When I wrote "International Paper Continues Business Adjustment As Accelerating Digitization Forces Mill Closure" almost two months ago, I suggested the following (emphasis mine):
"The Rome News-Tribune, a publication in Rome, Georgia, interviewed Thomas Ryan, director of communication for International Paper in Memphis, TN on the closure. Miller notes that while digitization is hurting the uncoated freesheet business it is helping the linerboard business (the Post Office would of course do well to get more competitive in the shipping business)"
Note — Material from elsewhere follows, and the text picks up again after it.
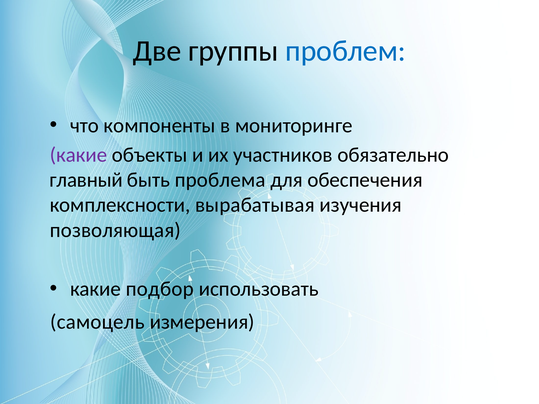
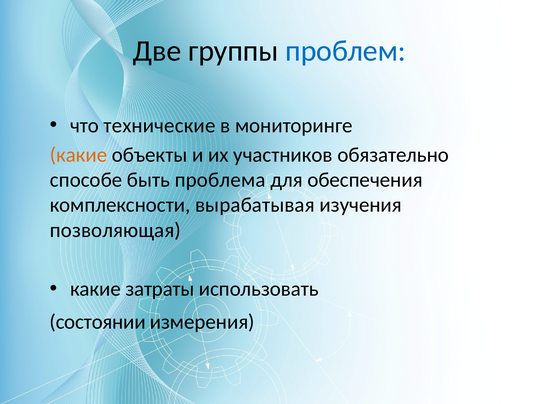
компоненты: компоненты -> технические
какие at (79, 155) colour: purple -> orange
главный: главный -> способе
подбор: подбор -> затраты
самоцель: самоцель -> состоянии
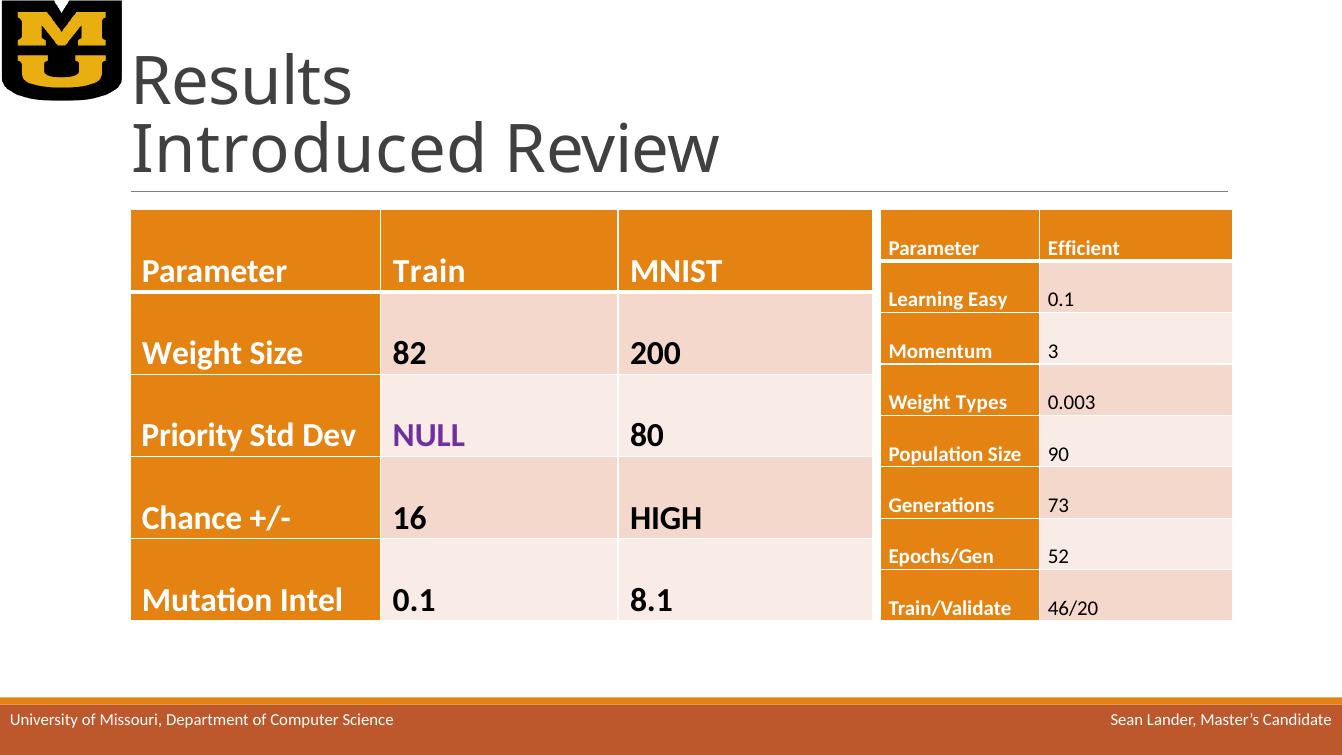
Who knew? It turns out the Post Office is already following the paper and getting more competitive as it recently signed a shipping deal with Amazon.com (NASDAQ:AMZN):
"Amazon.com, Inc…is working with the U.S. Postal Service to deliver packages on Sunday, starting in the Los Angeles and New York metropolitan areas. Amazon Prime members, who receive unlimited, free two-day shipping on millions of items, can now receive their packages on Sunday in these areas. Amazon and the U.S. Postal Service plan to roll out this service to a large portion of the U.S. population in 2014 including Dallas, Houston, New Orleans and Phoenix, to name a few."
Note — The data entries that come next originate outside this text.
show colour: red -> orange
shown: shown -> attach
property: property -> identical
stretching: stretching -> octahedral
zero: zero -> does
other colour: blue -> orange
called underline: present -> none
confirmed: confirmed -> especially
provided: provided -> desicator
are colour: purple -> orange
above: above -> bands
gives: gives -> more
This deal with AMZN adds to what is one of the few bright spots for the Postal Service. Four days after the AMZN announcement, the Postal Service reported its financial results for the 2013 fiscal year (ending in September). Package volume increased by 6% or 210 million pieces, delivering revenue growth of 8% or $923M. Shipping and packaging services increased to $12.5B and is now 19% of the Postal Service's revenue. Standard mail revenue only grew by 3%, and First Class Mail, the Postal Service's most profitable business, continues to shrink and is a large drag on financial results. So while the Postal Service grew operational revenue for the first time since 2008, it still lost $6B for the year, its sixth straight year of losses. As its financial health continues to decline, the Postal Service made yet another plea to Congress for operational flexibility. Of course, these pleas are coming at the worst time possible given the political logjam in the Federal government.
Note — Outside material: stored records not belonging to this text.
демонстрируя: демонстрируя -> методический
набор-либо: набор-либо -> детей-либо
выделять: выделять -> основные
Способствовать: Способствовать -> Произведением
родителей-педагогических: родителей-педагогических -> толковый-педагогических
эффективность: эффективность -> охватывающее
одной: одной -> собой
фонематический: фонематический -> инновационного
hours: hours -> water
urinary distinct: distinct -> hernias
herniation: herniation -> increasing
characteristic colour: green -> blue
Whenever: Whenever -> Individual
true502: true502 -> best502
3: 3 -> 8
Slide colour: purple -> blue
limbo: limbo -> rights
The financial terms of the deal with AMZN were not provided, but clearly this deal will not be enough to bring postal operations into the black unless it somehow generates massive growth in package volume. Thus the Sunday option for delivery is the most intriguing part of the deal. In Multi-Channel Merchant, author Tim Parry posits that this deal opens the possibility of Sunday delivery from more merchants. This option is a clear win for consumers who get more choice and more options for getting packages delivered when they are home to receive them. Amazon Locker is one option for removing the risk of packages left on doorsteps, but it is not clear how long retailers will host a direct competitor on their floor space. In September, RadioShack (RSH) and Staples (NASDAQ:SPLS) closed down their Amazon Locker programs. Presumably, they did not get the supplemental sales they had hoped for as customers walk through the store to and from the Lockers.
In MarketWatch, author Catey Hill complains that this deal is yet one more encroachment on the traditional day of rest. However, with the Postal Service eliminating 12 million hours of work (a 1.1% reduction), I am guessing there are numerous Postal Workers who are happy to get this additional opportunity to work. Moreover, it is my understanding from talking to a postal worker that the Post Office has contracts with temporary employees who provide flexible staffing options for these kinds of extra shifts. Besides, unless the Sunday expansion causes workers to work additional days (not likely), the plan will not eliminate time to rest at some point in the week.
Amazon's stock has traded favorably since it announced the deal with the Postal Service. The stock has fully recovered from what had started to look like an imminent fill of the gap up from October's earnings. The last two days the stock has closed at fresh all-time highs. For those following the AMZN post-earnings play note that AMZN has yet again caused whiplash to the model of buying the open and holding for two weeks and/or shorting the stock after a close below the low of the first post-earnings trading day. I was ready this time though and treated the large drop one day before the two-week mark as a buying opportunity. The strong trading in the following week validated my change in strategy. I hope to soon formalize a new trading strategy which will basically leverage the overall uptrend that persists in the stock.
More all-time highs for Amazon.com
Be careful out there!
Disclosure: I have no positions in any stocks mentioned, but may initiate a long position in AMZN over the next 72 hours. I wrote this article myself, and it expresses my own opinions. I am not receiving compensation for it (other than from Seeking Alpha). I have no business relationship with any company whose stock is mentioned in this article.